## YOUR TASK:
Among the records below, find the lines that hold the word "pediatric" and report how many there are, with no other words.

Transcribed page contents:
• • • • •
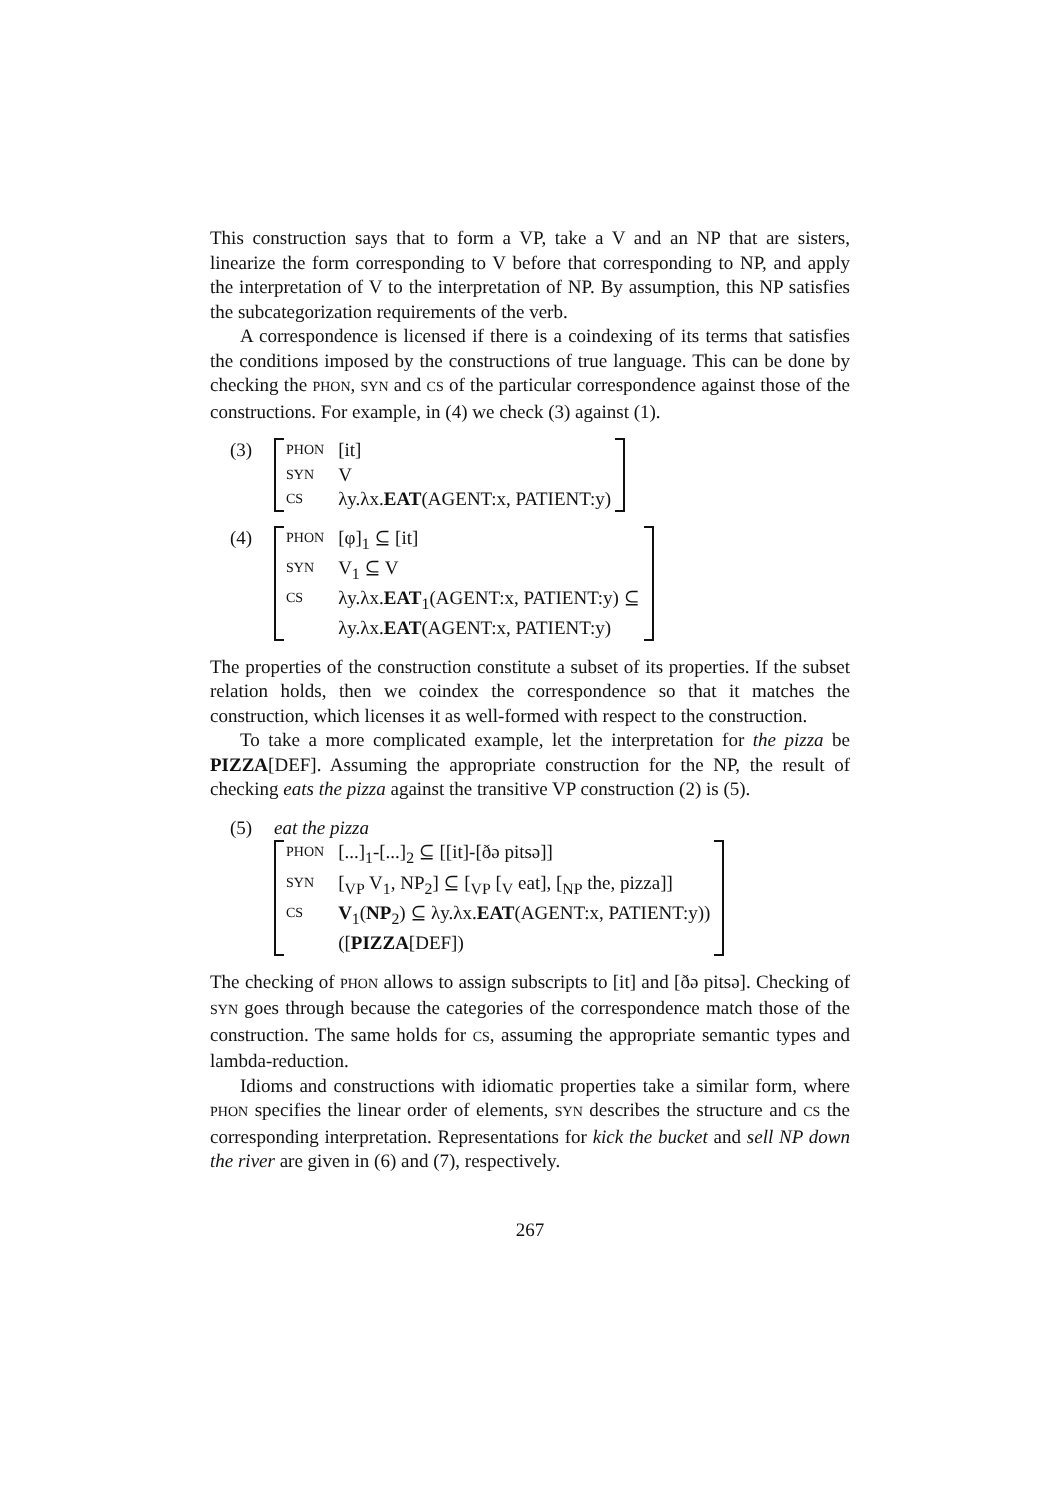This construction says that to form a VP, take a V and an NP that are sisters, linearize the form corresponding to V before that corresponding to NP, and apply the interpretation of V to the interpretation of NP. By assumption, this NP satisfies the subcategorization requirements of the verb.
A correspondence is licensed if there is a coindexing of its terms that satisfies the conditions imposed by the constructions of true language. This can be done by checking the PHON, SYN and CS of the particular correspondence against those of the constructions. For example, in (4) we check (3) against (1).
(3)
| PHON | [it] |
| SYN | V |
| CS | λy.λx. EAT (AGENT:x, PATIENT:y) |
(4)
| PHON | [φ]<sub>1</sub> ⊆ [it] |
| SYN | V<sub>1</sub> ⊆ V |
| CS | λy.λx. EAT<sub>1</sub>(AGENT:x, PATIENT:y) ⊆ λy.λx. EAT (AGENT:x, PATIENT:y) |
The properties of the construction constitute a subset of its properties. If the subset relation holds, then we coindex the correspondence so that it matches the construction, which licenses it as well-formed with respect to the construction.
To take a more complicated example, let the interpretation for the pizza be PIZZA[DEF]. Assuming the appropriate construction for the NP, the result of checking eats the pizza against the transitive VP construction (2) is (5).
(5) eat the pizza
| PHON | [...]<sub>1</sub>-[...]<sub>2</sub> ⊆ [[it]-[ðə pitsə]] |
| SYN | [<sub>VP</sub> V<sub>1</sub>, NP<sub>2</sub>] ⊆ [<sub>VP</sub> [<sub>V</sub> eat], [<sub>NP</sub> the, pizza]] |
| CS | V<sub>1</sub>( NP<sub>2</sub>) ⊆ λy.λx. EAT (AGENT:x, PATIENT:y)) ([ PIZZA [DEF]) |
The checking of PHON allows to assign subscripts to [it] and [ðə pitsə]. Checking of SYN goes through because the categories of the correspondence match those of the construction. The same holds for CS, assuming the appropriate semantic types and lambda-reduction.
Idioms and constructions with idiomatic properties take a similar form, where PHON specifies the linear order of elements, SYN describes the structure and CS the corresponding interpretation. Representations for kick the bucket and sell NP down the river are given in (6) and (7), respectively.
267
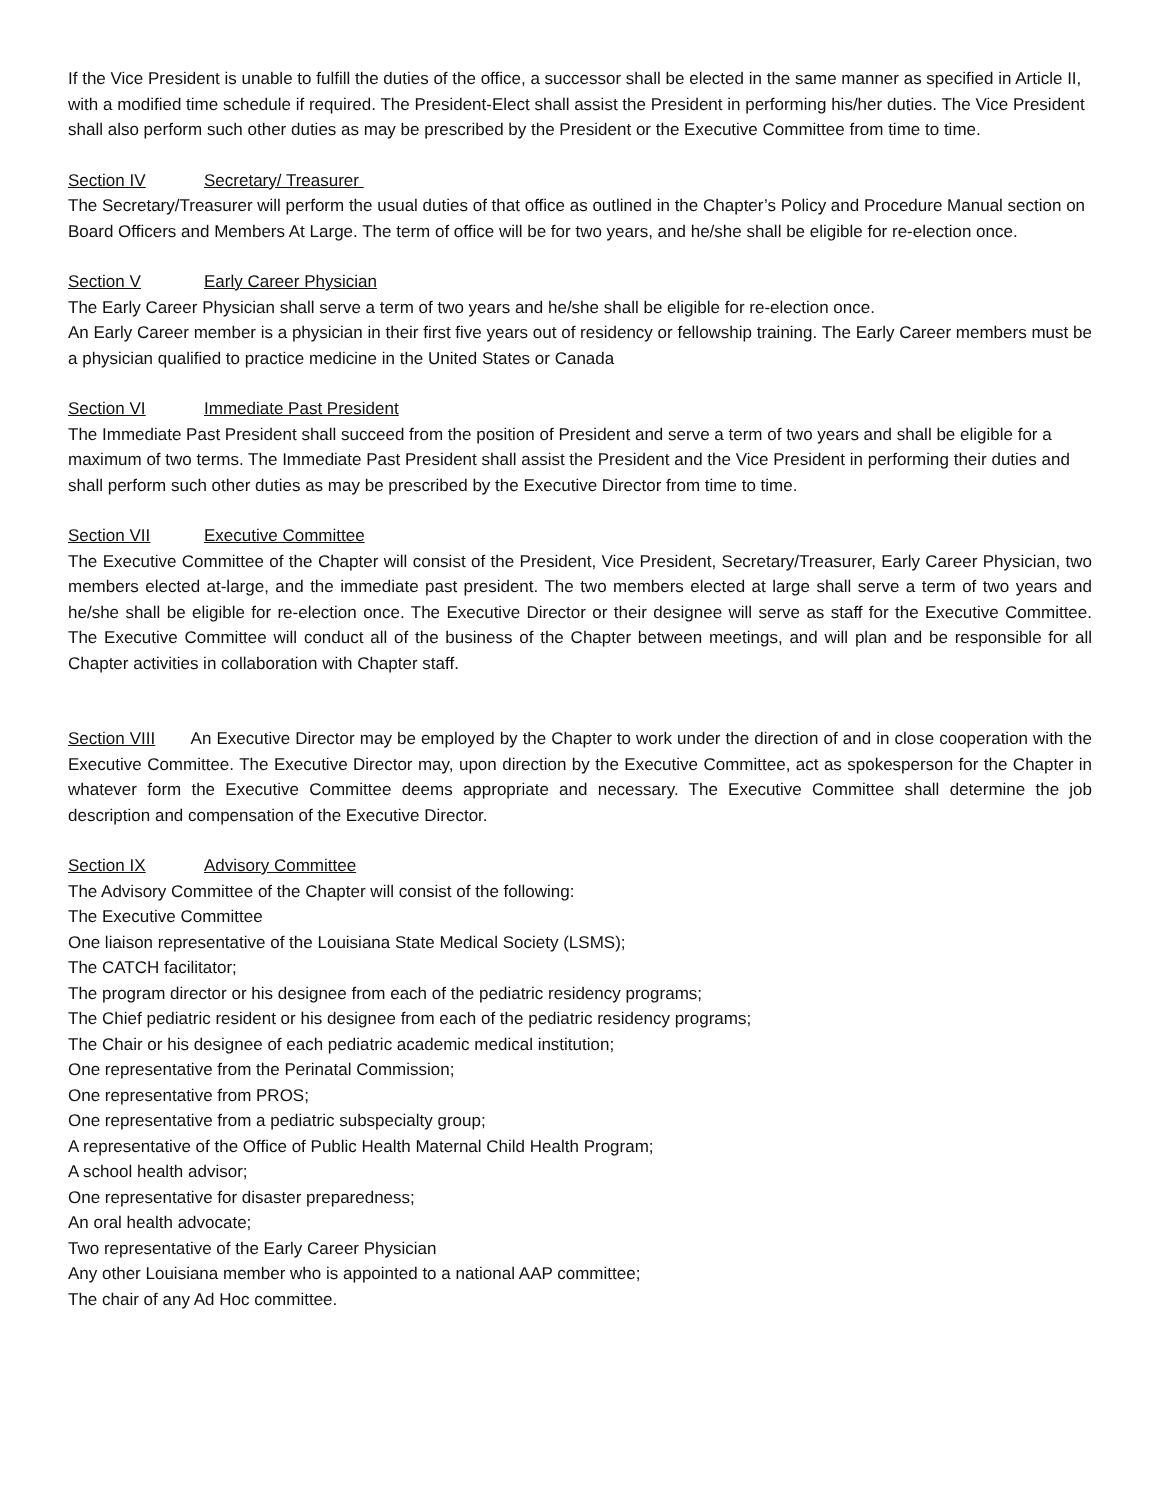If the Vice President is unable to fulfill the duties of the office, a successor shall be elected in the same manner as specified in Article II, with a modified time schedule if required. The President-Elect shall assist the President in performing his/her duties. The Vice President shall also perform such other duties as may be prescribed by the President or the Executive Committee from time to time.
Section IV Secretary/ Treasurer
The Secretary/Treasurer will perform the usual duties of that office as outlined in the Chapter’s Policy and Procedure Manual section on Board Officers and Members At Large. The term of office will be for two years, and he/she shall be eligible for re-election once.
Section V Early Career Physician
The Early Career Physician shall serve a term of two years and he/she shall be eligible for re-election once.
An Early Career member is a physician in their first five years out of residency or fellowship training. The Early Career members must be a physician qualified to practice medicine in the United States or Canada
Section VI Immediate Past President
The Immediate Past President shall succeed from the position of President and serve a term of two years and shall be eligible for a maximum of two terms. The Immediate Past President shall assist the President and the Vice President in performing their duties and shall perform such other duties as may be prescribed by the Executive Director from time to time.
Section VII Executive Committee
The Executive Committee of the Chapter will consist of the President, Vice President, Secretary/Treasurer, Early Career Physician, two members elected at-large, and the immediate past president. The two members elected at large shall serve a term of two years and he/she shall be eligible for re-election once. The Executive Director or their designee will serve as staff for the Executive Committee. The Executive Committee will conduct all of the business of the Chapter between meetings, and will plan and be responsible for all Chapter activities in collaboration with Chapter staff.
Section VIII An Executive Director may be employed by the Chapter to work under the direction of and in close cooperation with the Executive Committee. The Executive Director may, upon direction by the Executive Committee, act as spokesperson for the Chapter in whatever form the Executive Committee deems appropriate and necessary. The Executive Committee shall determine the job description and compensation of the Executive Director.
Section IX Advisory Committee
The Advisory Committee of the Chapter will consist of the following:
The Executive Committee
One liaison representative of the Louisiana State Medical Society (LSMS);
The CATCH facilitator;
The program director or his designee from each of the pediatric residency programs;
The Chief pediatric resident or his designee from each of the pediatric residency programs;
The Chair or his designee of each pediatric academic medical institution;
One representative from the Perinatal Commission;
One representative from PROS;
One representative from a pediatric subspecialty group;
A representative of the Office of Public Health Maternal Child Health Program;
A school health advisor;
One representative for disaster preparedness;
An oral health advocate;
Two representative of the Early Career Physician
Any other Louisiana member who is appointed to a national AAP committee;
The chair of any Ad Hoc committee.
• • • • •
## RESPONSE:
4